*Task directions*. Nothing outside the range is wanted. Repeat exactly the lines below from the one with "RECT 143.640 5.200 145.240 163.440 ;" through the one with "RECT 2.000 80.600 145.230 89.400 ;".

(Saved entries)
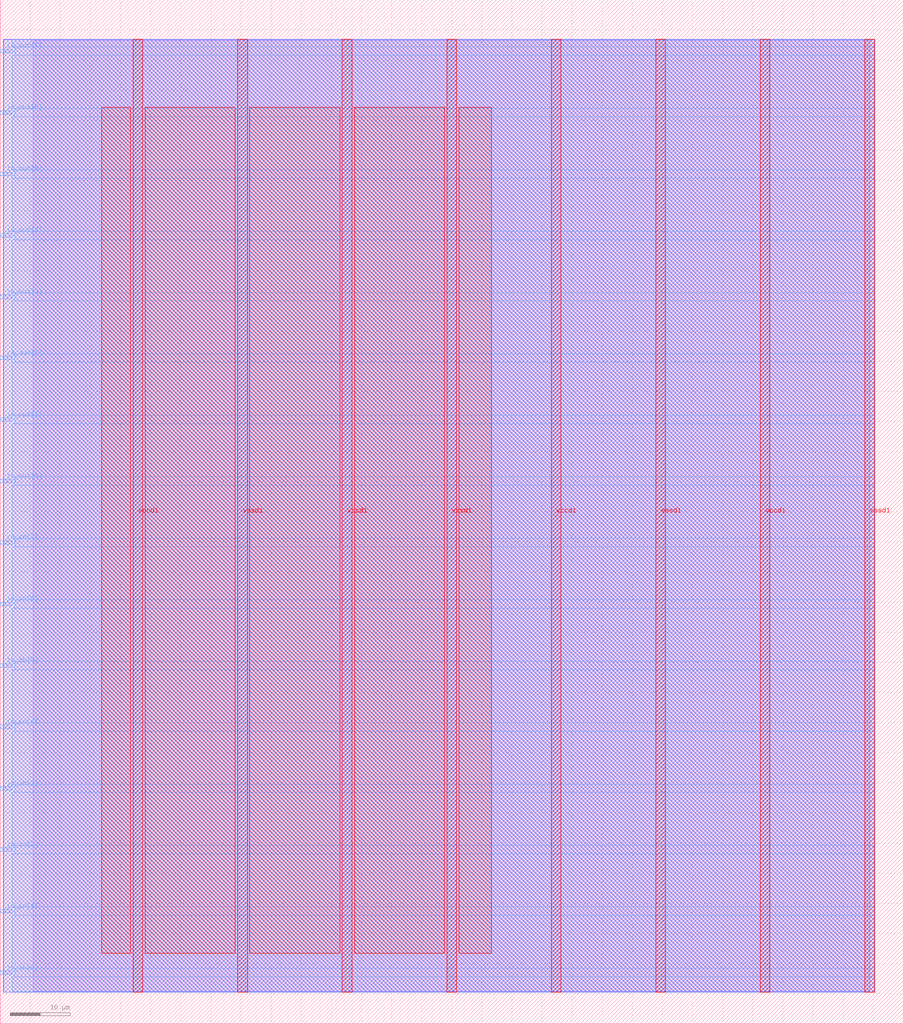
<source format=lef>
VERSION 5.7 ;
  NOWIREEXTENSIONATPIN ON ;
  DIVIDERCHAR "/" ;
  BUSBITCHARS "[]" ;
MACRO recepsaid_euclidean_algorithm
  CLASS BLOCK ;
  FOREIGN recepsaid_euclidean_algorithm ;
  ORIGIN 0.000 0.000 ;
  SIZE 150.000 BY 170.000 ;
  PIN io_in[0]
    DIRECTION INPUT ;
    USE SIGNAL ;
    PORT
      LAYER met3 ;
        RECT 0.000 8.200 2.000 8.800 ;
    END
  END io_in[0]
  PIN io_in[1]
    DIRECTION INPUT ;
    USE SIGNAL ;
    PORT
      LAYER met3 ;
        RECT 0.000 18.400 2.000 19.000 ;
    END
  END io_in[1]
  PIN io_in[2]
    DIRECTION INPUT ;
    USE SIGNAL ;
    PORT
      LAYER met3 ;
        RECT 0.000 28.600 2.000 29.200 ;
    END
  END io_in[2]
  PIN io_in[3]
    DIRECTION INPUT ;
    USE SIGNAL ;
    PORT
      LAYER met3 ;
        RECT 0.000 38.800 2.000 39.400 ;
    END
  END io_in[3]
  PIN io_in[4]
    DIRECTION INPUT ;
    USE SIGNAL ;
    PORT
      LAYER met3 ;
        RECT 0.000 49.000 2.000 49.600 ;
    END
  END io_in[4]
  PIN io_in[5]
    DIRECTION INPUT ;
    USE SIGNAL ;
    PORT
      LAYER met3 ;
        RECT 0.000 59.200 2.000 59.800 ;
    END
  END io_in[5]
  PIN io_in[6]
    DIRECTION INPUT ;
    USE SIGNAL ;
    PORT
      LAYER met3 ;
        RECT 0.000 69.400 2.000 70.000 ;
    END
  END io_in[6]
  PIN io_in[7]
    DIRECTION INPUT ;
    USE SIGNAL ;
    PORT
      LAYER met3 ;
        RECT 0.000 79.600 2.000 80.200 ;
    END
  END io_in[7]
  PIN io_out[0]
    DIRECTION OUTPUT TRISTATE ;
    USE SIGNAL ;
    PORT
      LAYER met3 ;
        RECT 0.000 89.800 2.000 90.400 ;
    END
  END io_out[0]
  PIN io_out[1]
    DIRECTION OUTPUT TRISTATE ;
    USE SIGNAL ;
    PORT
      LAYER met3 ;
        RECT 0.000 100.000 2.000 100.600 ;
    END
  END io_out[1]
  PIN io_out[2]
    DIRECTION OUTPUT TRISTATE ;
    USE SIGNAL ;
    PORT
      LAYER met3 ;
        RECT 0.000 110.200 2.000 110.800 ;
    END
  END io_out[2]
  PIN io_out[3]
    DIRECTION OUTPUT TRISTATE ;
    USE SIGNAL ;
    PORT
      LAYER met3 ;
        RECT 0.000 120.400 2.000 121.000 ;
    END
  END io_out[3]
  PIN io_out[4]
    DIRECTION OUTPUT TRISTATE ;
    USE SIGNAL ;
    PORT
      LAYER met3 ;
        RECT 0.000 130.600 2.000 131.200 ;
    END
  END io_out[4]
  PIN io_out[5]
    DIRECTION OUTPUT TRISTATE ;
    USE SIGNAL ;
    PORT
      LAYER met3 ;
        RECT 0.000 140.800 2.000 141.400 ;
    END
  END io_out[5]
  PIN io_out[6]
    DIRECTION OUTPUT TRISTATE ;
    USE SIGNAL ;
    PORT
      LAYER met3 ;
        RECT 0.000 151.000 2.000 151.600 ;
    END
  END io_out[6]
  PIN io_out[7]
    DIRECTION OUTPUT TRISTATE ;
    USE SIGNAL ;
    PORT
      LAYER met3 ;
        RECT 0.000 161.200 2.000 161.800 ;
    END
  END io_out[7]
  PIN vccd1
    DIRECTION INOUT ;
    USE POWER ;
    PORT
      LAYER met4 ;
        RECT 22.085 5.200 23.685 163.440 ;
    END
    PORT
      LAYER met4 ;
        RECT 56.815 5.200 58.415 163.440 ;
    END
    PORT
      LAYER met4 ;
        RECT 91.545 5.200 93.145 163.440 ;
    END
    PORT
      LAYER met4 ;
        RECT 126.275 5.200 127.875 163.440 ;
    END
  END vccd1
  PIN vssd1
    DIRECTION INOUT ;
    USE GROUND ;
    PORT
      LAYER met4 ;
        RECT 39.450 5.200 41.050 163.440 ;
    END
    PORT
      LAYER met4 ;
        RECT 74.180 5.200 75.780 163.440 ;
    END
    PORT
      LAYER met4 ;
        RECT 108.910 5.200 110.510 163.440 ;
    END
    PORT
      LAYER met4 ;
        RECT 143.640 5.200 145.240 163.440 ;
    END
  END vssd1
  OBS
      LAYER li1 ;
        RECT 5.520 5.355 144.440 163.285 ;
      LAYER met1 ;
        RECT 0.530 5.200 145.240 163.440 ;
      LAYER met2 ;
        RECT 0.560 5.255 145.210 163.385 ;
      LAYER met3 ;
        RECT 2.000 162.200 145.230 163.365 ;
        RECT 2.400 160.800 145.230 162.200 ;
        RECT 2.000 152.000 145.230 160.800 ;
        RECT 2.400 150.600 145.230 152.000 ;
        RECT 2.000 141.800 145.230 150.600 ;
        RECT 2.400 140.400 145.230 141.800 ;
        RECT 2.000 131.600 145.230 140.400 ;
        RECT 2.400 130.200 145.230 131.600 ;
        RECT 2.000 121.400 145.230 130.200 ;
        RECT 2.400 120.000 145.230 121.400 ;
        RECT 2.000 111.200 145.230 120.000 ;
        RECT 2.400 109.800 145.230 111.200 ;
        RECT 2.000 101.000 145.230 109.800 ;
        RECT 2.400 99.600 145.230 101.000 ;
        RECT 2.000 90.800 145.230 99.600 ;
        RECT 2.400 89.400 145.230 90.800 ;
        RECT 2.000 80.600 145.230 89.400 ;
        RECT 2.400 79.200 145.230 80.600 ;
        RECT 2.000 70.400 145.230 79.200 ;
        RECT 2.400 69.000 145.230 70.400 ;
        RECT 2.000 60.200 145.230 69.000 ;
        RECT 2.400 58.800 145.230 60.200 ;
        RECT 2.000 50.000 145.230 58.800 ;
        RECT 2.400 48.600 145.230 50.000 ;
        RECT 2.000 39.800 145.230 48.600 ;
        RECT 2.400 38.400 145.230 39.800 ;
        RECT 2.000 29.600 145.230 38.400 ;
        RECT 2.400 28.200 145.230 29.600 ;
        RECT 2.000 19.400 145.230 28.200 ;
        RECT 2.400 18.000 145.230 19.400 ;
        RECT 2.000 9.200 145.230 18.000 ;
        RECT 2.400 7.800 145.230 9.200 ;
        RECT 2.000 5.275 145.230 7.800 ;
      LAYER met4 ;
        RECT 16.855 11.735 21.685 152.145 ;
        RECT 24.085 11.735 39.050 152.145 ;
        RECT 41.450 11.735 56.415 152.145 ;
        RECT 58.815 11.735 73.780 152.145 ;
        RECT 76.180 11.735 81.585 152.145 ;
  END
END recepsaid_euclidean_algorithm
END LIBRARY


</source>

---

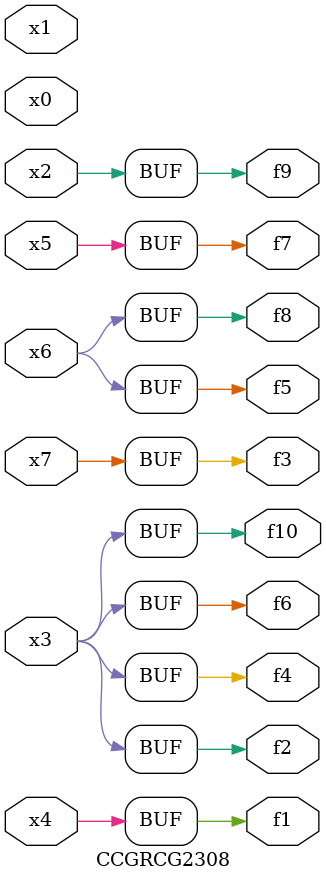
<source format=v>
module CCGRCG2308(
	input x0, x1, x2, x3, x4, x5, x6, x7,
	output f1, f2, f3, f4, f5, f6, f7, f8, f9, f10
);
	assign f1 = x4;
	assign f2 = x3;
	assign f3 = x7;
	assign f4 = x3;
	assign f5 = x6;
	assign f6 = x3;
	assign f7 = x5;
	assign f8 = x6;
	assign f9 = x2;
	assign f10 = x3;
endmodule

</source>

*Your response*.
        RECT 143.640 5.200 145.240 163.440 ;
    END
  END vssd1
  OBS
      LAYER li1 ;
        RECT 5.520 5.355 144.440 163.285 ;
      LAYER met1 ;
        RECT 0.530 5.200 145.240 163.440 ;
      LAYER met2 ;
        RECT 0.560 5.255 145.210 163.385 ;
      LAYER met3 ;
        RECT 2.000 162.200 145.230 163.365 ;
        RECT 2.400 160.800 145.230 162.200 ;
        RECT 2.000 152.000 145.230 160.800 ;
        RECT 2.400 150.600 145.230 152.000 ;
        RECT 2.000 141.800 145.230 150.600 ;
        RECT 2.400 140.400 145.230 141.800 ;
        RECT 2.000 131.600 145.230 140.400 ;
        RECT 2.400 130.200 145.230 131.600 ;
        RECT 2.000 121.400 145.230 130.200 ;
        RECT 2.400 120.000 145.230 121.400 ;
        RECT 2.000 111.200 145.230 120.000 ;
        RECT 2.400 109.800 145.230 111.200 ;
        RECT 2.000 101.000 145.230 109.800 ;
        RECT 2.400 99.600 145.230 101.000 ;
        RECT 2.000 90.800 145.230 99.600 ;
        RECT 2.400 89.400 145.230 90.800 ;
        RECT 2.000 80.600 145.230 89.400 ;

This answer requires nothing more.